A recent Washington State University grad wants to change that. She’s started a Northwest business around a simple, better choice: an urban apple delivery service.
Apple-A-Day got its start in the Mecca of apple-country – Yakima, Washington. It’s a simple plan: load the freshest apples possible into a mini fridge in people’s workplaces every Monday. Charge the employer for the healthy service, but make the apples free to employees.
Danielle LaRiviere is one of the owners. She makes many of the Monday deliveries herself in her apple-stuffed white Jeep. At each stop she inspects, loads and counts out the apples before going in to wipe down and fill the tiny fridges. With 24 fresh apples in place for workers, she’s off to the next place.

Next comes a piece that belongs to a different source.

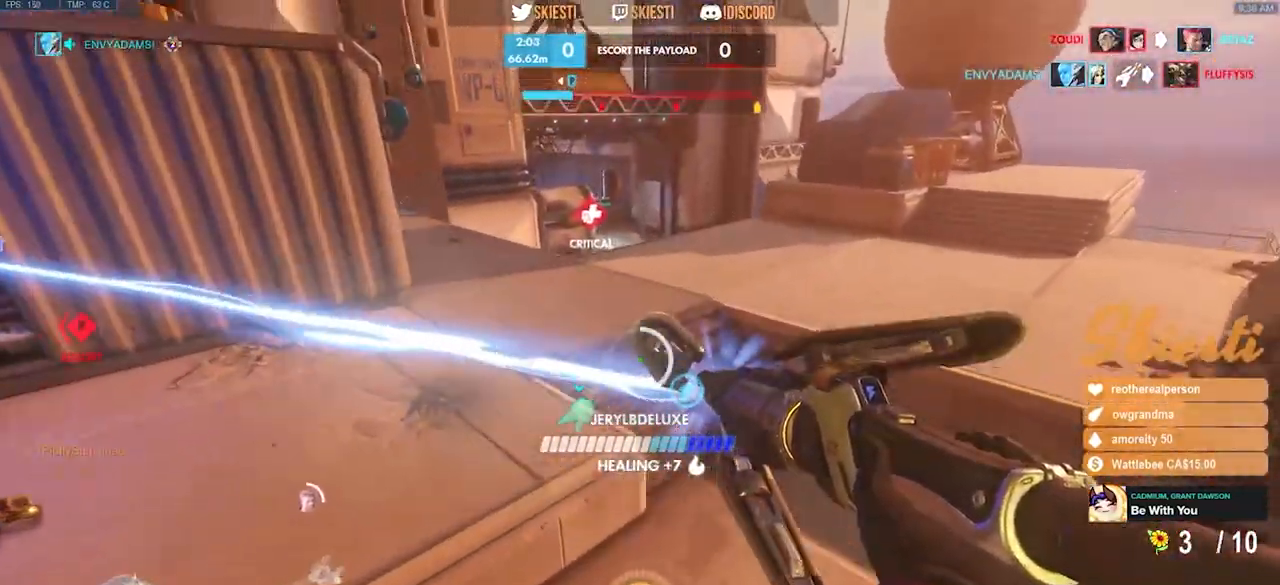
Gameplay with keyboard and mouse; each line is a JSON object with the keys and mouse buttons held at the frame after it. "events" lists presses ("down") and releases ("up") of "a", "ctrl", "d", "e", "q", "s", "shift", "space", "w", "mouse_left", "mouse_wheel", "mouse_right", "mouse_mb4" and "mouse_mb5" between this image and that frame as [ms after this image, input, new state], when the widget could be followed in between. "mouse_left", "mouse_wheel", "mouse_right", "mouse_mb4", "mouse_mb5" = the "left", "wheel", "right", "mb4", "mb5" buttons of the "mouse" list. No other keys are recorded. "wheel" means that the mouse wheel is clicked or scrolled. Mouse movement is not recorded.
{"keys": ["d", "shift", "space", "w"], "mouse": ["left"], "events": [[250, "shift", "down"]]}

“I guess you could say I’ve been an entrepreneur since I was a little kid,” says LaRiviere.
She recalls that once when she was about five years old, "We had all these different cereals and I’d put them in these little baggies -- like Cinnamon Toast Crunch. I’d put them in this Ziploc bag and I’d go around and ring people’s doorbells and ask if they want to buy these bags of cereal.”
Apple-A-Day started when LaRiviere was looking for a job during her summer break. Her father, an insurance agent, had long-held a dream of starting an apple delivery business for office workers. LaRiviere asked her father if she could take the idea and run – he provided the start-up money.
After working hard to build the business, she managed to keep it going while finishing up school in Pullman.
She says that now, when she makes deliveries,“Sometimes when I come in people will literally start cheering and say, ‘It’s the apple girl!’ And they get so excited.”
When LaRiviere graduated from WSU last year, she expanded into Bellevue, partnering with her sorority sister Lexi Schmidt. This day, LaRiviere and Schmidt meet in a business parking lot. They divide the day’s apples for delivery.
Schmidt says she really doesn’t want to give up her delivery days to employees. “But, I think we’re going to have to do that, once we keep on growing.”
Apple-A-Day has landed high-end car dealerships, hospitals and even power companies.
John Brondello employs about 10 people in his Bellevue office. He says he didn’t think much about providing a benefit like this to his employees until he met the Apple-A-Day team at a networking event.
“The thing I like best about it is I don’t have to think about it," Brondello says. "They show up every Monday and I get fresh apples, and the employees love having it available.”
The Apple-A-Day service costs about $99 per month for 24 apples a week. They have about 70 accounts now in the Bellevue area. Once they grow to 100, the team says they plan to take on Seattle.